--- Available data Enclosed Below ---

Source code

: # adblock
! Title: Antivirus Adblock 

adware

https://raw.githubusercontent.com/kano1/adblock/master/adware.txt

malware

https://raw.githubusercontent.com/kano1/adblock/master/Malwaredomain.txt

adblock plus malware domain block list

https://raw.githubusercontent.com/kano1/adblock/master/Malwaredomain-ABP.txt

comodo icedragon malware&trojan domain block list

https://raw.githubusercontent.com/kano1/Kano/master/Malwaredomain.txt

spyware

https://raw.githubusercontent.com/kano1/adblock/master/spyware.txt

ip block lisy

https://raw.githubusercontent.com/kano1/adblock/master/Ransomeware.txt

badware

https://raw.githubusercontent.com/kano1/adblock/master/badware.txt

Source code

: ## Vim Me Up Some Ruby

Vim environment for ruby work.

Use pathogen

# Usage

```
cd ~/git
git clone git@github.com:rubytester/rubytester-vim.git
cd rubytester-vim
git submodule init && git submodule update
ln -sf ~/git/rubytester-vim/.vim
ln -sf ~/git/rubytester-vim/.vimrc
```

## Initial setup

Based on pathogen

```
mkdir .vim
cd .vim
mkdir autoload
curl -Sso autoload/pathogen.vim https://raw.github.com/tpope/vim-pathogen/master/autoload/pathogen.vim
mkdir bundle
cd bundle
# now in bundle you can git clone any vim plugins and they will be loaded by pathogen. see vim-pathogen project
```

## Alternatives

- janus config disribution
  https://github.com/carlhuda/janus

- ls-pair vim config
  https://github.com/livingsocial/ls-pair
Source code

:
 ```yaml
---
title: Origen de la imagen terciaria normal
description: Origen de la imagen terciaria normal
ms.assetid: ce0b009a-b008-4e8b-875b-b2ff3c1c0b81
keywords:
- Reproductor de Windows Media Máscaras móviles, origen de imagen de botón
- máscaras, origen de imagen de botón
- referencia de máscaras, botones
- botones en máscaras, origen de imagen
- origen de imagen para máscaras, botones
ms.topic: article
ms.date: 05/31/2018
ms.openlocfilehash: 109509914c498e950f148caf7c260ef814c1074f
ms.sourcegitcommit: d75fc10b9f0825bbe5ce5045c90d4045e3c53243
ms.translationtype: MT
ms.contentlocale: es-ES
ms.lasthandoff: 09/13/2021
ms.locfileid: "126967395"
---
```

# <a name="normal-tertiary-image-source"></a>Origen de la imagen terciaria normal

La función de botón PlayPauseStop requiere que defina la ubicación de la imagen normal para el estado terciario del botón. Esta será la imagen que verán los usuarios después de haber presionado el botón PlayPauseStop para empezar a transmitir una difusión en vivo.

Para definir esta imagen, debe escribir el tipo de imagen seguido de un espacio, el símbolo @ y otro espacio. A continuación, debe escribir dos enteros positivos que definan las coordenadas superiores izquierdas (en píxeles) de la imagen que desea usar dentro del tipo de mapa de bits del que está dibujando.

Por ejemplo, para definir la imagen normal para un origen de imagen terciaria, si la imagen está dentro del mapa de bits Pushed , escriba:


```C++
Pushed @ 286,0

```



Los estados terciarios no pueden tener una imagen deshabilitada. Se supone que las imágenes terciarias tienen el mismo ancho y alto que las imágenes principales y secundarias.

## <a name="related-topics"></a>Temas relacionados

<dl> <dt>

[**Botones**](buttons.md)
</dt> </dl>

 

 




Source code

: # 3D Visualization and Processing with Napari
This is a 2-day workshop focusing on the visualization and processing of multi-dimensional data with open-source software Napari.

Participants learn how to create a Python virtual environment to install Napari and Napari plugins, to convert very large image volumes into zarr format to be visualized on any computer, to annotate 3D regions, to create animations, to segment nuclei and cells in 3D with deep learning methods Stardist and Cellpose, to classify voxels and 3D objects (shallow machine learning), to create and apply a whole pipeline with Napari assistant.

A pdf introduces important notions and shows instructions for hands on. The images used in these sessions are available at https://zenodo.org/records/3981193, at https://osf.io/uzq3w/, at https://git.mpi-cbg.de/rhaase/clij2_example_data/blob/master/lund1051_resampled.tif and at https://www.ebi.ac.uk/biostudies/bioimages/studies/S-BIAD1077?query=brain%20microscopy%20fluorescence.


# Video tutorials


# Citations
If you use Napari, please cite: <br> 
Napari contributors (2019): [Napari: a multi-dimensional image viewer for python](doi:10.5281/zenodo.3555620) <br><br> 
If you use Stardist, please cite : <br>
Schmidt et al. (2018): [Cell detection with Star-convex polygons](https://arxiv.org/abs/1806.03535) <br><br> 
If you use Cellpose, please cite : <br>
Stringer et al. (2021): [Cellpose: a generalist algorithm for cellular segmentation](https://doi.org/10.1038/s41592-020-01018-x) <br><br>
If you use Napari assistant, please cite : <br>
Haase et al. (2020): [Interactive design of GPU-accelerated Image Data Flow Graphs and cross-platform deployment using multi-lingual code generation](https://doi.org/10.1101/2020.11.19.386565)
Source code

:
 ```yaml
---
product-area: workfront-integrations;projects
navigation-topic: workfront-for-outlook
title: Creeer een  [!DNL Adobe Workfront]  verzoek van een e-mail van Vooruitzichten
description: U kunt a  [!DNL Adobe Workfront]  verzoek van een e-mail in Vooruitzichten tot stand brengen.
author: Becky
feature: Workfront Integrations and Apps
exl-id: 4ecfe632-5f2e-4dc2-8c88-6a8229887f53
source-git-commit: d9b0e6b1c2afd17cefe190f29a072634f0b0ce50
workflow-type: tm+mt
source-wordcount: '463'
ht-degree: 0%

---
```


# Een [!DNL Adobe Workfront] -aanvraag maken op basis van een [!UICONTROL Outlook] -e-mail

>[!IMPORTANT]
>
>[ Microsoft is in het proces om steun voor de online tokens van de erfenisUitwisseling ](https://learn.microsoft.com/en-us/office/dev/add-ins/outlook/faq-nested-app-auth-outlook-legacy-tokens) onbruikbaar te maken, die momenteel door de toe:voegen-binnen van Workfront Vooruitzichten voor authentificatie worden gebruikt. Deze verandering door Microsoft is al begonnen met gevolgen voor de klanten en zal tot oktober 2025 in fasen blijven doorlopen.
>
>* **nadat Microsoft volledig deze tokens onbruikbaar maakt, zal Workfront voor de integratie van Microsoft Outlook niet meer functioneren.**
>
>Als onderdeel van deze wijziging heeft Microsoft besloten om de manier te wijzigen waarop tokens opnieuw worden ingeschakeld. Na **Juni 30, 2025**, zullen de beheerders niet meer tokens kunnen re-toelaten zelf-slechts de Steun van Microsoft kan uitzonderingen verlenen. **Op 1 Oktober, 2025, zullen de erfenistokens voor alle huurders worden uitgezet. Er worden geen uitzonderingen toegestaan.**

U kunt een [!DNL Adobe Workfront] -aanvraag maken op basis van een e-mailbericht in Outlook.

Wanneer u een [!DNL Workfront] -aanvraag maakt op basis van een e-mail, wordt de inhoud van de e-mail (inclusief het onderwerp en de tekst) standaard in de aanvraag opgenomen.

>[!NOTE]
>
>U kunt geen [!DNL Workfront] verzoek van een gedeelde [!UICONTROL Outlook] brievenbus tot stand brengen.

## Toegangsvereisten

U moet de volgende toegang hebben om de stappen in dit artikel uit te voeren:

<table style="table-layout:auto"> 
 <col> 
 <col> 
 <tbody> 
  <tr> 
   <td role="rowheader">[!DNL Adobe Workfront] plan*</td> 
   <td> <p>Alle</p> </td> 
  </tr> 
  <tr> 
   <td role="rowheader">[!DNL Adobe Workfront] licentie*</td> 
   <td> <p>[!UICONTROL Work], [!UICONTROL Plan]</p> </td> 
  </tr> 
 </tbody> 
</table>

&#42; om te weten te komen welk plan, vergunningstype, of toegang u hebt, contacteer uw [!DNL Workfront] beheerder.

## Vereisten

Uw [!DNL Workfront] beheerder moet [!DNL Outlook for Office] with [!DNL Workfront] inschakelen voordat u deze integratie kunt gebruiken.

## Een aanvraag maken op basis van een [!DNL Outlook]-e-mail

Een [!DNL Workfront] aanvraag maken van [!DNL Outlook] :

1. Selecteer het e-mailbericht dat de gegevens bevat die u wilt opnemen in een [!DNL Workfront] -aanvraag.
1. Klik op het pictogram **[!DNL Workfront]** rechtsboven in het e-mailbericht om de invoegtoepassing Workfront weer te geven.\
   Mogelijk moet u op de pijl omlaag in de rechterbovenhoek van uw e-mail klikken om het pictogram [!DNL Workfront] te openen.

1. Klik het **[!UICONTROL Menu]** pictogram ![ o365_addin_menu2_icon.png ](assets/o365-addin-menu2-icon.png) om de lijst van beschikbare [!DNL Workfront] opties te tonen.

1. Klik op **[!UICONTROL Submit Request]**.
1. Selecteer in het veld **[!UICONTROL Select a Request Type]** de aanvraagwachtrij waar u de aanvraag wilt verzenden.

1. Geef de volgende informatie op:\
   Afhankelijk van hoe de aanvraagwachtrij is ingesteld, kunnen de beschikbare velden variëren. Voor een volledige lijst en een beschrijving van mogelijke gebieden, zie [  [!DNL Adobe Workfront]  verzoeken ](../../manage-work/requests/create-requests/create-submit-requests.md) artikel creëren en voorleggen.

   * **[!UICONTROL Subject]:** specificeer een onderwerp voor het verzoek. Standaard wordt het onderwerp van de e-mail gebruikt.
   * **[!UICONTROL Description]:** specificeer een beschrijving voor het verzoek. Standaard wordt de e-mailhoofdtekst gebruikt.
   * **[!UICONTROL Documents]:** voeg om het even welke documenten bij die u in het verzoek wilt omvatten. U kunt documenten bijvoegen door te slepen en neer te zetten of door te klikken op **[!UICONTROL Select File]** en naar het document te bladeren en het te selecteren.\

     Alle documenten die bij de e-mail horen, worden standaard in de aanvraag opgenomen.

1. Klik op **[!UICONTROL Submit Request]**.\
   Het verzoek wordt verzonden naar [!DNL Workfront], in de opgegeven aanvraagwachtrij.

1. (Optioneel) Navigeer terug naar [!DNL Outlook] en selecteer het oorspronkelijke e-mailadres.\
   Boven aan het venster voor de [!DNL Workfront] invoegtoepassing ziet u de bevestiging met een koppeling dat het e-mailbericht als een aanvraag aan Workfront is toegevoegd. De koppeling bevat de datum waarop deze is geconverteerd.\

--- End of Enclosed Available data ---

What is required: Set down only the lines running from the line with "1. Selecteer in" to the end of the entries above, both included, exactly as they stand.

Solution to this problem:
1. Selecteer in het veld **[!UICONTROL Select a Request Type]** de aanvraagwachtrij waar u de aanvraag wilt verzenden.

1. Geef de volgende informatie op:\
   Afhankelijk van hoe de aanvraagwachtrij is ingesteld, kunnen de beschikbare velden variëren. Voor een volledige lijst en een beschrijving van mogelijke gebieden, zie [  [!DNL Adobe Workfront]  verzoeken ](../../manage-work/requests/create-requests/create-submit-requests.md) artikel creëren en voorleggen.

   * **[!UICONTROL Subject]:** specificeer een onderwerp voor het verzoek. Standaard wordt het onderwerp van de e-mail gebruikt.
   * **[!UICONTROL Description]:** specificeer een beschrijving voor het verzoek. Standaard wordt de e-mailhoofdtekst gebruikt.
   * **[!UICONTROL Documents]:** voeg om het even welke documenten bij die u in het verzoek wilt omvatten. U kunt documenten bijvoegen door te slepen en neer te zetten of door te klikken op **[!UICONTROL Select File]** en naar het document te bladeren en het te selecteren.\

     Alle documenten die bij de e-mail horen, worden standaard in de aanvraag opgenomen.

1. Klik op **[!UICONTROL Submit Request]**.\
   Het verzoek wordt verzonden naar [!DNL Workfront], in de opgegeven aanvraagwachtrij.

1. (Optioneel) Navigeer terug naar [!DNL Outlook] en selecteer het oorspronkelijke e-mailadres.\
   Boven aan het venster voor de [!DNL Workfront] invoegtoepassing ziet u de bevestiging met een koppeling dat het e-mailbericht als een aanvraag aan Workfront is toegevoegd. De koppeling bevat de datum waarop deze is geconverteerd.\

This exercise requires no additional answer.